No entanto, estas terapêuticas estão frequentemente associadas a efeitos colaterais relevantes, entre eles a toxicidade cardíaca, a chamada “cardiotoxicidade”. Na verdade, as doenças cardíacas e o cancro estão intimamente correlacionados, constituindo as principais causas de mortalidade no mundo desenvolvido.

Partilham também múltiplos fatores de risco, incluindo a idade, o tabagismo, a hipertensão, a obesidade e o sedentarismo, existindo uma elevada existência de patologia cardíaca prévia no doente com cancro, a qual pode condicionar ou mesmo contra-indicar a escolha do tratamento oncológico. Verifica-se, ainda, uma maior incidência de cancro nos doentes com patologia cardiovascular conhecida, sendo que uma percentagem significativa das terapêuticas está associada a efeitos cardiovasculares adversos e a uma toxicidade cardíaca.

Felizmente, na maioria dos casos, quando é detetada e tratada precocemente, a cardiotoxicidade é reversível. Ainda assim, é uma das principais razões para suspender a terapia contra o cancro e pode levar a lesões irreversíveis. É neste contexto clínico e epidemiológico particular que surge a cardio-oncologia, uma nova subespecialidade da cardiologia que tem como objetivo cuidar do doente com patologia cardíaca conhecida ou em risco de a desenvolver antes, durante e após o tratamento do cancro.

Na prática, os seus objetivos passam por rastrear doentes com alto risco de cardiotoxicidade, permitindo a melhor resposta clínica e a adaptação individual do plano de tratamento oncológico, mas também detetar e tratar precocemente as eventuais complicações cardiovasculares, minimizando o risco de toxicidade irreversível — e, em última análise, evitando que tenha de se interromper o tratamento. Finalmente, procura-se realizar o acompanhamento clínico adequado aos doentes sobreviventes de cancro, para minimizar o aparecimento de doença cardiovascular a longo prazo.

A abordagem cardio-oncológica baseia-se no trabalho de uma equipa multidisciplinar especializada que engloba médicos em estreita e constante comunicação, incluindo o cardiologista de cardio-oncologia e o médico responsável pelo plano de tratamento oncológico, seja o oncologista, o hematologista ou o pneumologista, mas também outros profissionais de saúde, entre eles enfermeiros e técnicos de cardiopneumologia dedicados.

A consulta de cardio-oncologia deve garantir uma capacidade de resposta rápida, com uma avaliação clínica e a realização atempada dos meios complementares de diagnóstico considerados necessários, nomeadamente o eletrocardiograma, o ecocardiograma e o estudo analítico, que são pedras basilares da avaliação, adicionados a outros exames em determinados cenários específicos.

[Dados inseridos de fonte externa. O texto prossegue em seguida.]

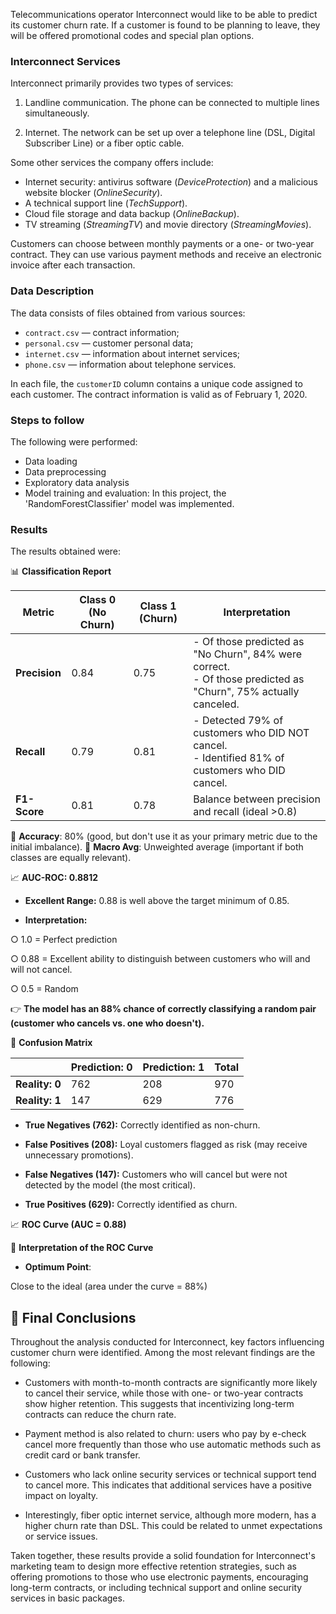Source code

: Telecommunications operator Interconnect would like to be able to predict its customer churn rate. If a customer is found to be planning to leave, they will be offered promotional codes and special plan options.

### Interconnect Services

Interconnect primarily provides two types of services:

1. Landline communication. The phone can be connected to multiple lines simultaneously.

2. Internet. The network can be set up over a telephone line (DSL, Digital Subscriber Line) or a fiber optic cable.

Some other services the company offers include:

- Internet security: antivirus software (*DeviceProtection*) and a malicious website blocker (*OnlineSecurity*).
- A technical support line (*TechSupport*).
- Cloud file storage and data backup (*OnlineBackup*).
- TV streaming (*StreamingTV*) and movie directory (*StreamingMovies*).
  
Customers can choose between monthly payments or a one- or two-year contract. They can use various payment methods and receive an electronic invoice after each transaction.

### Data Description

The data consists of files obtained from various sources:

- `contract.csv` — contract information;
- `personal.csv` — customer personal data;
- `internet.csv` — information about internet services;
- `phone.csv` — information about telephone services.

In each file, the `customerID` column contains a unique code assigned to each customer. The contract information is valid as of February 1, 2020.

### Steps to follow

The following were performed:

- Data loading
- Data preprocessing
- Exploratory data analysis
- Model training and evaluation: In this project, the 'RandomForestClassifier' model was implemented.

### Results

The results obtained were:

📊 **Classification Report**

| Metric | Class 0 (No Churn) | Class 1 (Churn) | Interpretation |
|---------------|--------------------|------------------|----------------|
| **Precision** | 0.84 | 0.75 | - Of those predicted as "No Churn", 84% were correct.<br>- Of those predicted as "Churn", 75% actually canceled. |
| **Recall** | 0.79 | 0.81 | - Detected 79% of customers who DID NOT cancel.<br>- Identified 81% of customers who DID cancel. |
| **F1-Score** | 0.81 | 0.78 | Balance between precision and recall (ideal >0.8) |

🔹 **Accuracy**: 80% (good, but don't use it as your primary metric due to the initial imbalance).
🔹 **Macro Avg**: Unweighted average (important if both classes are equally relevant).


📈 **AUC-ROC: 0.8812**

- **Excellent Range:** 0.88 is well above the target minimum of 0.85.

- **Interpretation:**

○ 1.0 = Perfect prediction

○ 0.88 = Excellent ability to distinguish between customers who will and will not cancel.

○ 0.5 = Random

👉 **The model has an 88% chance of correctly classifying a random pair (customer who cancels vs. one who doesn't).**

📌 **Confusion Matrix**

| | Prediction: 0 | Prediction: 1 | Total |
|---------------|--------------------|-----------------|----------------|
| **Reality: 0** | 762 | 208 | 970 |
| **Reality: 1** | 147 | 629 | 776 |

- **True Negatives (762):** Correctly identified as non-churn.

- **False Positives (208):** Loyal customers flagged as risk (may receive unnecessary promotions).

- **False Negatives (147):** Customers who will cancel but were not detected by the model (the most critical).

- **True Positives (629):** Correctly identified as churn.


📈 **ROC Curve (AUC = 0.88)**

🎯 **Interpretation of the ROC Curve**

- **Optimum Point**: 

Close to the ideal (area under the curve = 88%)


## 📌 Final Conclusions

Throughout the analysis conducted for Interconnect, key factors influencing customer churn were identified. Among the most relevant findings are the following:

- Customers with month-to-month contracts are significantly more likely to cancel their service, while those with one- or two-year contracts show higher retention. This suggests that incentivizing long-term contracts can reduce the churn rate.

- Payment method is also related to churn: users who pay by e-check cancel more frequently than those who use automatic methods such as credit card or bank transfer.

- Customers who lack online security services or technical support tend to cancel more. This indicates that additional services have a positive impact on loyalty.

- Interestingly, fiber optic internet service, although more modern, has a higher churn rate than DSL. This could be related to unmet expectations or service issues.

Taken together, these results provide a solid foundation for Interconnect's marketing team to design more effective retention strategies, such as offering promotions to those who use electronic payments, encouraging long-term contracts, or including technical support and online security services in basic packages.
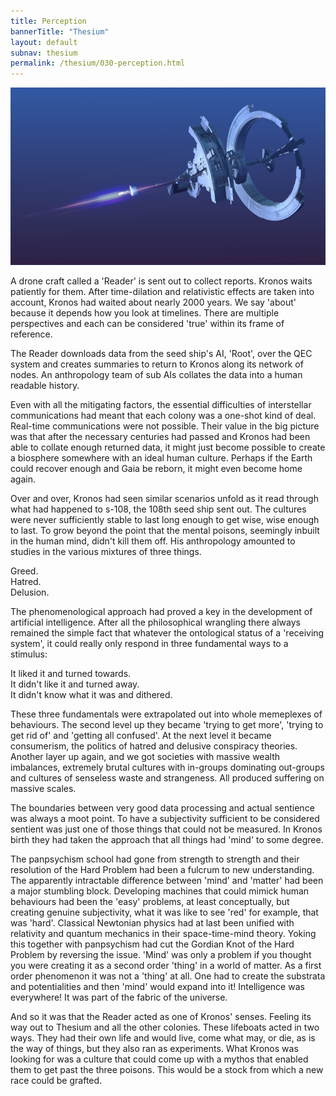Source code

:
 ```yaml
---
title: Perception 
bannerTitle: "Thesium" 
layout: default 
subnav: thesium 
permalink: /thesium/030-perception.html
---
```

![planet buster - capn-damo deviantart.com](/assets/images/Thesium/planet-buster.jpg)

A drone craft called a 'Reader' is sent out to collect reports. Kronos
waits patiently for them. After time-dilation and relativistic effects
are taken into account, Kronos had waited about nearly 2000 years. We say 'about'
because it depends how you look at timelines. There are multiple
perspectives and each can be considered 'true' within its frame of
reference.  

The Reader downloads data from the seed ship's AI, 'Root', over the QEC
system and creates summaries to return to Kronos along its network of
nodes. An anthropology team of sub AIs collates the data into a human
readable history.  

Even with all the mitigating factors, the essential difficulties of
interstellar communications had meant that each colony was a one-shot
kind of deal. Real-time communications were not possible. Their value in
the big picture was that after the necessary centuries had passed and
Kronos had been able to collate enough returned data, it might just
become possible to create a biosphere somewhere with an ideal human
culture. Perhaps if the Earth could recover enough and Gaia be reborn,
it might even become home again.

Over and over, Kronos had seen similar scenarios unfold as it read through what
had happened to s-108, the 108th seed ship sent out. The cultures were never
sufficiently stable to last long enough to get wise, wise enough to last. To
grow beyond the point that the mental poisons, seemingly inbuilt in the
human mind, didn't kill them off. His anthropology amounted to studies in the
various mixtures of three things.

Greed.  
Hatred.  
Delusion.  

The phenomenological approach had proved a key in the development of
artificial intelligence. After all the philosophical wrangling there
always remained the simple fact that whatever the ontological status of
a 'receiving system', it could really only respond in three fundamental
ways to a stimulus:  

It liked it and turned towards.  
It didn't like it and turned away.  
It didn't know what it was and dithered.  

These three fundamentals were extrapolated out into whole memeplexes of
behaviours. The second level up they became 'trying to get more', 'trying to
get rid of' and 'getting all confused'. At the next level it became
consumerism, the politics of hatred and delusive conspiracy theories. Another
layer up again, and we got societies with massive wealth imbalances, extremely
brutal cultures with in-groups dominating out-groups and cultures of senseless
waste and strangeness. All produced suffering on massive scales.

The boundaries between very good data processing and actual sentience was
always a moot point. To have a subjectivity sufficient to be considered
sentient was just one of those things that could not be measured. In Kronos
birth they had taken the approach that all things had 'mind' to some degree.  

The panpsychism school had gone from strength to strength and their resolution
of the Hard Problem had been a fulcrum to new understanding. The apparently
intractable difference between 'mind' and 'matter' had been a major stumbling
block. Developing machines that could mimick human behaviours had been the
'easy' problems, at least conceptually, but creating genuine subjectivity, what
it was like to see 'red' for example, that was 'hard'. Classical Newtonian
physics had at last been unified with relativity and quantum mechanics in their
space-time-mind theory. Yoking this together with panpsychism had cut the
Gordian Knot of the Hard Problem by reversing the issue. 'Mind' was only a
problem if you thought you were creating it as a second order 'thing' in a
world of matter. As a first order phenomenon it was not a 'thing' at all. One
had to create the substrata and potentialities and then 'mind' would expand
into it! Intelligence was everywhere! It was part of the fabric of the
universe. 

And so it was that the Reader acted as one of Kronos' senses. Feeling its way
out to Thesium and all the other colonies. These lifeboats acted in two ways.
They had their own life and would live, come what may, or die, as is the way of
things, but they also ran as experiments. What Kronos was looking for was a
culture that could come up with a mythos that enabled them to get past the
three poisons. This would be a stock from which a new race could be grafted.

Neste momento, de uma forma genérica, considera-se que existe benefício de efetuar uma avaliação por cardio-oncologia em pessoas com história de doença cardíaca prévia e fatores de risco cardiovascular que possam ser sujeitas a terapêuticas com potencial cardiotóxico, mas também a doentes oncológicos que desenvolvem sintomas cardíacos durante o tratamento, para diagnosticar e tratar uma eventual cardiotoxicidade, definindo plano de seguimento e tratamento subsequentes. Esta mesma avaliação deve ser feita a sobreviventes de cancro, submetidos previamente a terapêuticas com potencial cardiotoxicidade, para despistar e tratar potenciais complicações tardias.

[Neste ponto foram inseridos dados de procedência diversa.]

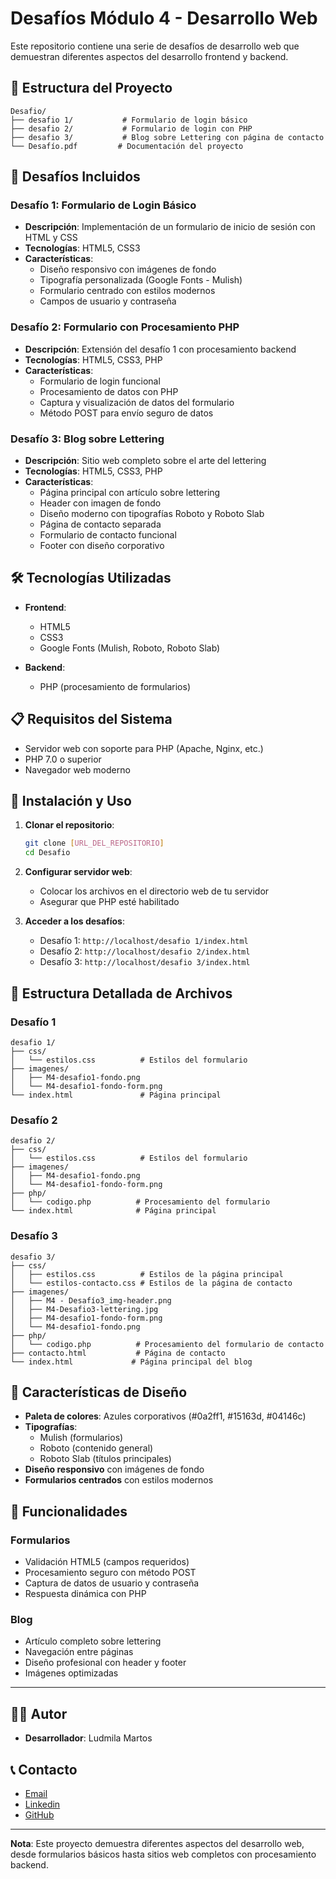 # Desafíos Módulo 4 - Desarrollo Web

Este repositorio contiene una serie de desafíos de desarrollo web que demuestran diferentes aspectos del desarrollo frontend y backend.

## 📁 Estructura del Proyecto

```
Desafio/
├── desafio 1/           # Formulario de login básico
├── desafio 2/           # Formulario de login con PHP
├── desafio 3/           # Blog sobre Lettering con página de contacto
└── Desafío.pdf         # Documentación del proyecto
```

## 🚀 Desafíos Incluidos

### Desafío 1: Formulario de Login Básico
- **Descripción**: Implementación de un formulario de inicio de sesión con HTML y CSS
- **Tecnologías**: HTML5, CSS3
- **Características**:
  - Diseño responsivo con imágenes de fondo
  - Tipografía personalizada (Google Fonts - Mulish)
  - Formulario centrado con estilos modernos
  - Campos de usuario y contraseña

### Desafío 2: Formulario con Procesamiento PHP
- **Descripción**: Extensión del desafío 1 con procesamiento backend
- **Tecnologías**: HTML5, CSS3, PHP
- **Características**:
  - Formulario de login funcional
  - Procesamiento de datos con PHP
  - Captura y visualización de datos del formulario
  - Método POST para envío seguro de datos

### Desafío 3: Blog sobre Lettering
- **Descripción**: Sitio web completo sobre el arte del lettering
- **Tecnologías**: HTML5, CSS3, PHP
- **Características**:
  - Página principal con artículo sobre lettering
  - Header con imagen de fondo
  - Diseño moderno con tipografías Roboto y Roboto Slab
  - Página de contacto separada
  - Formulario de contacto funcional
  - Footer con diseño corporativo

## 🛠️ Tecnologías Utilizadas

- **Frontend**:
  - HTML5
  - CSS3
  - Google Fonts (Mulish, Roboto, Roboto Slab)
  
- **Backend**:
  - PHP (procesamiento de formularios)

## 📋 Requisitos del Sistema

- Servidor web con soporte para PHP (Apache, Nginx, etc.)
- PHP 7.0 o superior
- Navegador web moderno

## 🚀 Instalación y Uso

1. **Clonar el repositorio**:
   ```bash
   git clone [URL_DEL_REPOSITORIO]
   cd Desafio
   ```

2. **Configurar servidor web**:
   - Colocar los archivos en el directorio web de tu servidor
   - Asegurar que PHP esté habilitado

3. **Acceder a los desafíos**:
   - Desafío 1: `http://localhost/desafio 1/index.html`
   - Desafío 2: `http://localhost/desafio 2/index.html`
   - Desafío 3: `http://localhost/desafio 3/index.html`

## 📁 Estructura Detallada de Archivos

### Desafío 1
```
desafio 1/
├── css/
│   └── estilos.css          # Estilos del formulario
├── imagenes/
│   ├── M4-desafio1-fondo.png
│   └── M4-desafio1-fondo-form.png
└── index.html               # Página principal
```

### Desafío 2
```
desafio 2/
├── css/
│   └── estilos.css          # Estilos del formulario
├── imagenes/
│   ├── M4-desafio1-fondo.png
│   └── M4-desafio1-fondo-form.png
├── php/
│   └── codigo.php          # Procesamiento del formulario
└── index.html              # Página principal
```

### Desafío 3
```
desafio 3/
├── css/
│   ├── estilos.css          # Estilos de la página principal
│   └── estilos-contacto.css # Estilos de la página de contacto
├── imagenes/
│   ├── M4 - Desafío3_img-header.png
│   ├── M4-Desafio3-lettering.jpg
│   ├── M4-desafio1-fondo-form.png
│   └── M4-desafio1-fondo.png
├── php/
│   └── codigo.php          # Procesamiento del formulario de contacto
├── contacto.html           # Página de contacto
└── index.html             # Página principal del blog
```

## 🎨 Características de Diseño

- **Paleta de colores**: Azules corporativos (#0a2ff1, #15163d, #04146c)
- **Tipografías**: 
  - Mulish (formularios)
  - Roboto (contenido general)
  - Roboto Slab (títulos principales)
- **Diseño responsivo** con imágenes de fondo
- **Formularios centrados** con estilos modernos

## 📝 Funcionalidades

### Formularios
- Validación HTML5 (campos requeridos)
- Procesamiento seguro con método POST
- Captura de datos de usuario y contraseña
- Respuesta dinámica con PHP

### Blog
- Artículo completo sobre lettering
- Navegación entre páginas
- Diseño profesional con header y footer
- Imágenes optimizadas


---

## 👨‍💻 Autor

- **Desarrollador**: Ludmila Martos

## 📞 Contacto

-  [Email](ludmilamartos@gmail.com)
-  [Linkedin](https://www.linkedin.com/in/ludmimar89/)
- [GitHub](https://github.com/Ludmimar)

---


**Nota**: Este proyecto demuestra diferentes aspectos del desarrollo web, desde formularios básicos hasta sitios web completos con procesamiento backend.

Em Portugal, existem várias consultas de Cardio-Oncologia que se propõem a cumprir estes objetivos, alterando de forma positiva o prognóstico cardiovascular e global dos doentes com cancro. No entanto, no presente momento, a cardio-oncologia ainda é uma subespecialidade em implementação.

A missão principal é muito nobre: melhorar o seguimento cardíaco dos doentes oncológicos de hoje, permitindo que completem os seus tratamentos e impedindo que se tornem em doentes cardíacos de amanhã. Para que esta missão se cumpra, urge investir na disseminação da cardio-oncologia entre a comunidade médica e na população em geral, assim como na melhoria ao seu acesso.